The proposal could result in the closure of Trevarrian Creamery by early summer 2021, with the potential loss or relocation of up to 37 jobs.

Trevarrian is a small village about 5km north of Newquay, on the northern coast of Cornwall.

The site produces a range of Brie, Camembert and other cheeses predominantly under local brands or own-label retailer brands. Arla said volumes at the site have been in decline for the past three years, and this has been worsened by the loss of own-label cheese contracts on top of the continued instability in foodservice demand due to the ongoing pandemic.

Arla said it believes maintaining production at the site is no longer financially viable for Arla Foods and its farmer-owners.

“As a farmer-owned dairy company, our mission is to return the highest value for our farmers’ milk, sustaining a robust milk price for them that allows them to keep investing in sustainable dairy farming for the future and high animal-welfare standards,”​ said Alison Rance, vice president of production for Arla UK.

“Unfortunately, the drop in production volumes for the site means we believe it is no longer financial responsible for us to keep our Trevarrian facility in operation. We have explored multiple options including additional volume opportunities for the site, but see no other alternative than to propose a closure of the site.”

Rance said, “We recognize that this will be a difficult time for all those colleagues impacted by these proposals and our priority right now is to support them to manage this situation as best we can.

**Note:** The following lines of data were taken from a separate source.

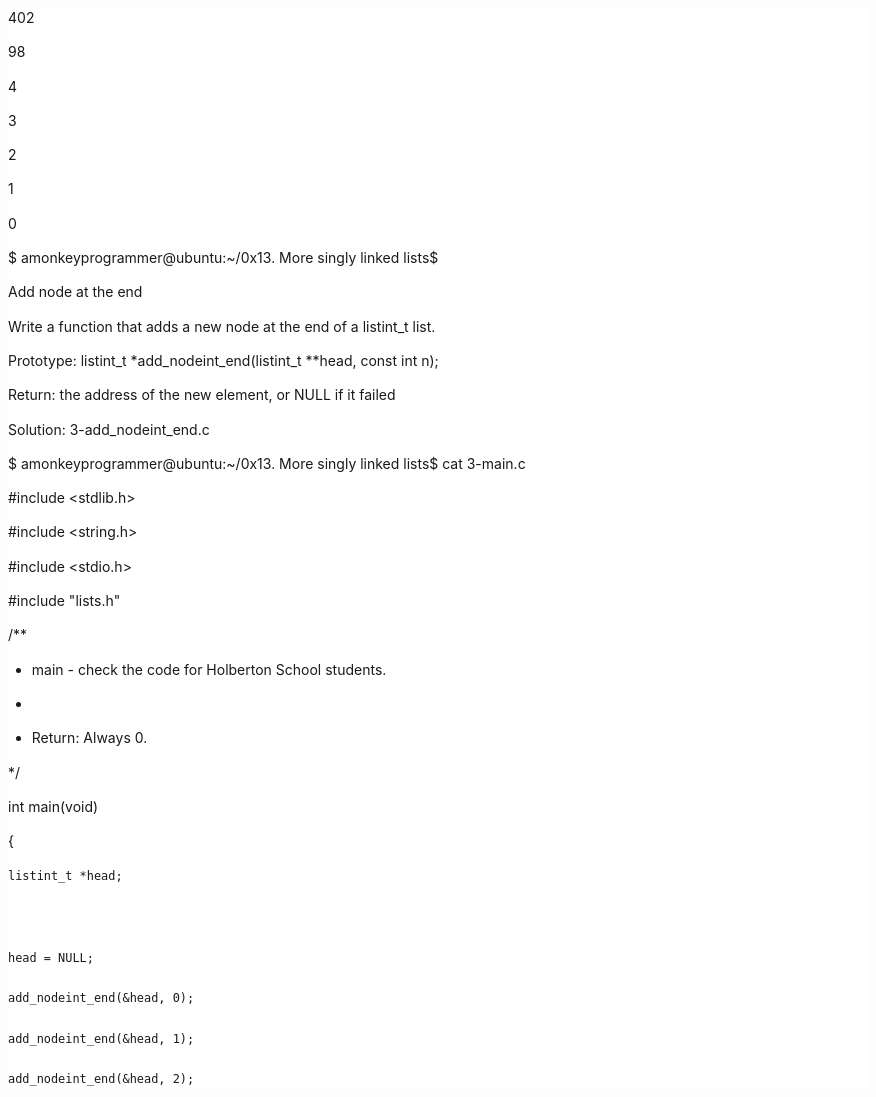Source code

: 402

98

4

3

2

1

0

$ amonkeyprogrammer@ubuntu:~/0x13. More singly linked lists$

Add node at the end

Write a function that adds a new node at the end of a listint_t list.



Prototype: listint_t *add_nodeint_end(listint_t **head, const int n);

Return: the address of the new element, or NULL if it failed

Solution: 3-add_nodeint_end.c



$ amonkeyprogrammer@ubuntu:~/0x13. More singly linked lists$ cat 3-main.c 

#include <stdlib.h>

#include <string.h>

#include <stdio.h>

#include "lists.h"



/**

 * main - check the code for Holberton School students.

 *

 * Return: Always 0.

 */

int main(void)

{

    listint_t *head;



    head = NULL;

    add_nodeint_end(&head, 0);

    add_nodeint_end(&head, 1);

    add_nodeint_end(&head, 2);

We are entering into full consultation with all colleagues affected by this proposal, and their trade union representatives. If the proposal goes ahead we are committed to supporting affected colleagues at this difficult time and will do everything we can to support them in their search for suitable alternative employment, either within Arla or elsewhere.”

If the proposal goes ahead, Arla said it will look to recruit colleagues into vacant positions within its network and will set up links with local job centers, and provide outplacement support, as well as working with other local food producers to find suitable vacancies.

It is envisaged that the milk from Arla farmers in the area would instead go primarily to Arla’s sites at Taw Valley and Westbury, if the proposal goes ahead.

The remaining products currently made at the Trevarrian Creamery cannot be produced elsewhere in Arla, due to their required production process and compositions. Arla therefore expects to cease supply to customers of these products by the end of early summer 2021 following consultation process.